Complex and real topological dynamics
University Of Alabama At Birmingham, Birmingham AL
Investigators
Abstract
We plan to extend Thurston's model of the Mandelbrot set onto polynomials of higher degrees (e.g., describe a model of the boundary of the cubic connectedness locus) and generalize onto higher degrees Thurston's results about unlinked quadratic minors. We want to extend the one-dimensional spectraldecomposition for topological polynomials. In addition, we study expanding polymodials, including c-tent plane maps (which combine properties of tent maps with properties of complex quadratic maps and should play the same role for quadratic complex maps as tent maps play on the interval) and seek to replace holomorphic tools by tools based upon the expansiveness of maps. Finally, we plan to describe all points such that small perturbations around them change the dynamics of the interval map (this is a pointwise version of stability) and to further develop rotation theory for interval maps, complex quadratic maps, and billiards.

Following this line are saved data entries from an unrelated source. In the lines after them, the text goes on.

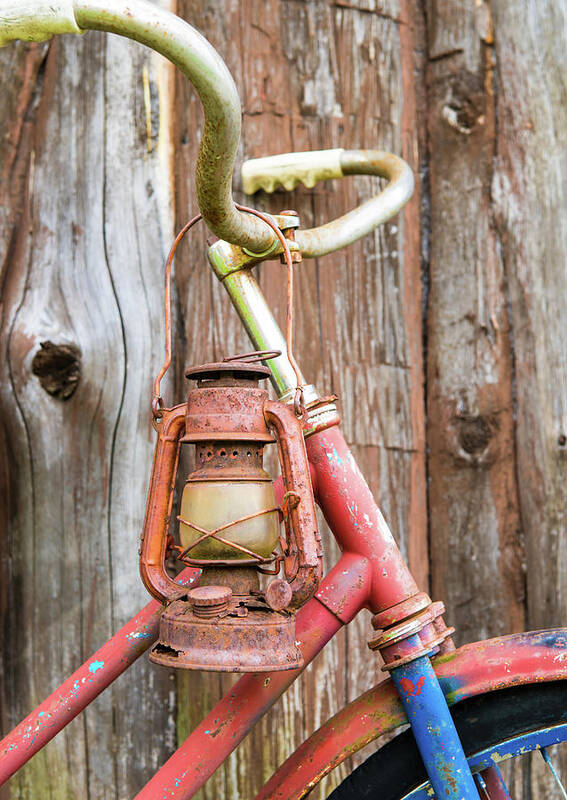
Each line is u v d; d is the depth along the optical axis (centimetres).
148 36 82
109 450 128
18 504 129
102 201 130
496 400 133
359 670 129
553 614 132
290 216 100
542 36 135
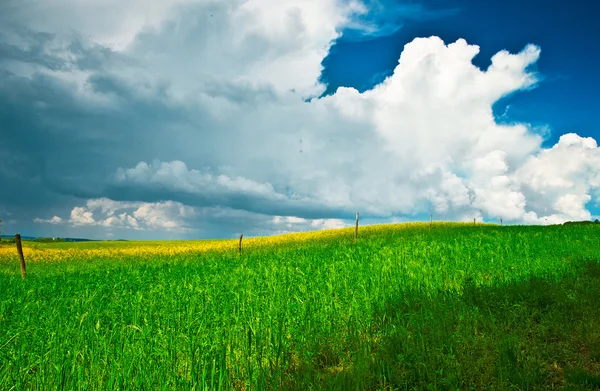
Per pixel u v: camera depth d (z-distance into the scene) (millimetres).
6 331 7250
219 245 44969
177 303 8992
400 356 5898
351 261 14789
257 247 37188
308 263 15352
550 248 18453
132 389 5223
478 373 5727
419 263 13883
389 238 31125
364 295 9508
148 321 7656
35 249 42906
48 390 5383
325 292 9992
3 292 12180
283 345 6586
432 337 6703
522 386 5340
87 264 29234
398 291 9930
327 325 7672
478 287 10000
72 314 8367
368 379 5656
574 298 8727
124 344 6375
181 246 47188
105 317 8070
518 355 6184
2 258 33750
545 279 10969
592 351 6273
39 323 7715
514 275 11938
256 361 6215
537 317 8039
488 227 41625
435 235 30828
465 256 15797
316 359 6547
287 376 5898
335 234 44875
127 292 10812
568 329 7242
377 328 7875
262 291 10164
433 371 5711
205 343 6152
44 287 12680
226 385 5449
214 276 13383
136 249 43219
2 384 5445
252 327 7270
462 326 7332
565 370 5719
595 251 17031
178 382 5387
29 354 6195
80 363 5965
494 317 7676
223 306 8594
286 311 8203
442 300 9078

The results on laminations may have a strong impact on other areas as they should lead to a model of a higher dimensional self-similar set analogous to the Mandelbrot set; moreover, this set appears in a natural fashion. The analog of spectral decomposition for topological polynomials may provide examples of limit behavior for complicated non-invertible systems from applications (e.g., from population dynamics). Structural results on expanding polymodials would give another class of maps for which analogs of well-known complex dynamical results hold. Finally, topics in one-dimensional dynamics should yield a better understanding of stability of one-dimensional maps and the way different types of limit behavior of a one-dimensional map coexist. The project can have an educational impact as well as impact upon human resources development as some of the topics (such as new results/tools on cubic laminations, on spectral decomposition for topological polynomials and on dynamics of expanding polymodials) could serve as the basis of new courses for graduate students and could be developed by students in their dissertations (in fact, a local seminar is devoted to laminations).